About My St Kilda Tweed Project
This project grew from a lifelong fascination with St Kilda and a deep respect for the skill and ingenuity of its former inhabitants.
Although I live in Australia, my connection to St Kilda goes back many decades. In the 1970s I lived in the Melbourne suburb of St Kilda, which first sparked my curiosity about the island itself. Over time, that curiosity deepened into an enduring interest in its history, its people, and the material culture they left behind.
One of the most evocative surviving objects from St Kilda is its tweed. Woven by hand from local wool, it was essential to daily life on the island. Today, only a handful of original examples survive. One of the last known pieces is held by the West Highland Museum in Fort William, where it is recorded as having been woven on St Kilda around 1930.
My aim is not to reinterpret or modernise this cloth, but to understand it — and to recreate it as closely as possible. To do this, I am working with fleece from Soay and Boreray sheep, similar to those once kept on the island. The wool will be spun to historical specifications before being woven in a simple 2/2 twill structure, matching the surviving museum example.

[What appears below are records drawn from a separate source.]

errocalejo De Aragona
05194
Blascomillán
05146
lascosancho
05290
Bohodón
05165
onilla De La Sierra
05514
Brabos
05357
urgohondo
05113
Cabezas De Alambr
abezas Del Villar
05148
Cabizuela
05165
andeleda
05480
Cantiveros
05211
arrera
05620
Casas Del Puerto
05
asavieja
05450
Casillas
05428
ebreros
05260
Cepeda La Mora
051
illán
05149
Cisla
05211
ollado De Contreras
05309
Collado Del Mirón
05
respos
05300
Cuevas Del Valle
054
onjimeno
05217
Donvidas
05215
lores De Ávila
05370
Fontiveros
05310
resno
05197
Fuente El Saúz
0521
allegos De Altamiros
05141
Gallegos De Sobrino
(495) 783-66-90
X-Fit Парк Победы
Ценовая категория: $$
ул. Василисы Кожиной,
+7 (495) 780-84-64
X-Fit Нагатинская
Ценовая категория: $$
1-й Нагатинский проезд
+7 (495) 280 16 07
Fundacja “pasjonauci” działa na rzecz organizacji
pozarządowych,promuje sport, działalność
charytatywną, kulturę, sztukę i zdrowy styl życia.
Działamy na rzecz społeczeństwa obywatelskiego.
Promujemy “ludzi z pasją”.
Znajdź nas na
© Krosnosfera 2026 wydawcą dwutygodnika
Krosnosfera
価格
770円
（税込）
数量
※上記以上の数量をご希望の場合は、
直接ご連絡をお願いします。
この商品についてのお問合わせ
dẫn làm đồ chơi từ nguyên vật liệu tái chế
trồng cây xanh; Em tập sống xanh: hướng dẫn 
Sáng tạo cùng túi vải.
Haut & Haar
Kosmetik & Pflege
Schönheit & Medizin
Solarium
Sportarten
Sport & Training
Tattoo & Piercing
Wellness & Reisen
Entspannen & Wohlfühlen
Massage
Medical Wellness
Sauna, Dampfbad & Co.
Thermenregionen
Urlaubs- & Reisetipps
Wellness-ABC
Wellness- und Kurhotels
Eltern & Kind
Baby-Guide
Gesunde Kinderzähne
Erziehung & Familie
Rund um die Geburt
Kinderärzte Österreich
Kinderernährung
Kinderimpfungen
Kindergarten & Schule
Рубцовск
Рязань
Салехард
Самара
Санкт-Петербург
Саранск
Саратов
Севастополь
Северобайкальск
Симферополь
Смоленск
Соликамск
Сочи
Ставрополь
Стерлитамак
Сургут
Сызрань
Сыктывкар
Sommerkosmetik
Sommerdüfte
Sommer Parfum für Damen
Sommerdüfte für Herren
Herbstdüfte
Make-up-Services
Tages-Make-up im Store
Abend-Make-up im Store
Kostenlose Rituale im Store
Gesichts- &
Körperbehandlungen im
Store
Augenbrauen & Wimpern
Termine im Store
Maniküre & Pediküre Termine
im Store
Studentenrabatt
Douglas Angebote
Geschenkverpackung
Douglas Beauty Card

Because access to St Kilda is extremely limited, the loom I will take must be small, portable, and robust. For this reason, I will be using an Ashford table loom of a width comparable to those historically used on the island.
In 2027, I will spend several weeks on St Kilda weaving tweed on site — reconnecting wool, loom, landscape, and history in the place where this cloth was originally made.
This website exists to share that process, to document the research behind it, and to record the return of St Kilda tweed to the island where it was born.
One of the last pieces of St Kilda tweed known to exist. Woven on the Island in 1930 and housed in the West Highland Museum in Fort William.